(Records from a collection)

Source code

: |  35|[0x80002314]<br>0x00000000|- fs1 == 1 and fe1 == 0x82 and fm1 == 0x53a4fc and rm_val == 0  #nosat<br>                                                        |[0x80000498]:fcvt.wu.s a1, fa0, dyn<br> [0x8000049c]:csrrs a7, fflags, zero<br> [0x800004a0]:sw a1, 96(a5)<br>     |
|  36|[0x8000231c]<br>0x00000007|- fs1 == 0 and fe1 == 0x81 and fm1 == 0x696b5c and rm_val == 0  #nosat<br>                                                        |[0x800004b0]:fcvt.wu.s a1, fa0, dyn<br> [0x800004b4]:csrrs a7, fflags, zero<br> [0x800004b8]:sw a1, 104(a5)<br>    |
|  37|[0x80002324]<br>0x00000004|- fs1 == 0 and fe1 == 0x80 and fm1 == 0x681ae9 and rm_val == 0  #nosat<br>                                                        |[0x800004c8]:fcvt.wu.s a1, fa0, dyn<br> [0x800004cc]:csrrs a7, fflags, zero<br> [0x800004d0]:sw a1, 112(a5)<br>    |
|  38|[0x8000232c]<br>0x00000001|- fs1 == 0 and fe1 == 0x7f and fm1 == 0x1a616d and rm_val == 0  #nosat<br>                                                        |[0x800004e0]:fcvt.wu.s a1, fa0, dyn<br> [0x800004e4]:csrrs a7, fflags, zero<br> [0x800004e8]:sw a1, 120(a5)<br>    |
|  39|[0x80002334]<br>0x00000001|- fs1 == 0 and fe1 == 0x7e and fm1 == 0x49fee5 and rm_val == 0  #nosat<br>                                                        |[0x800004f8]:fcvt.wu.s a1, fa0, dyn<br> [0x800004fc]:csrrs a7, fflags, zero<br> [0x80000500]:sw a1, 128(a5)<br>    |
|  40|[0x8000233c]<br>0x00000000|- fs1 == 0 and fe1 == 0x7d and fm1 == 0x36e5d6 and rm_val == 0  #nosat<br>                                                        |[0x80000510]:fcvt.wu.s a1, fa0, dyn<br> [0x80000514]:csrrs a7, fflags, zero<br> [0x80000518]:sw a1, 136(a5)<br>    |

To do: All that belongs in the answer is an exact copy of the lines from the start of the records above through the line with "fe1 == 0x82".

Solution to this problem:
Source code

: |  35|[0x80002314]<br>0x00000000|- fs1 == 1 and fe1 == 0x82 and fm1 == 0x53a4fc and rm_val == 0  #nosat<br>                                                        |[0x80000498]:fcvt.wu.s a1, fa0, dyn<br> [0x8000049c]:csrrs a7, fflags, zero<br> [0x800004a0]:sw a1, 96(a5)<br>     |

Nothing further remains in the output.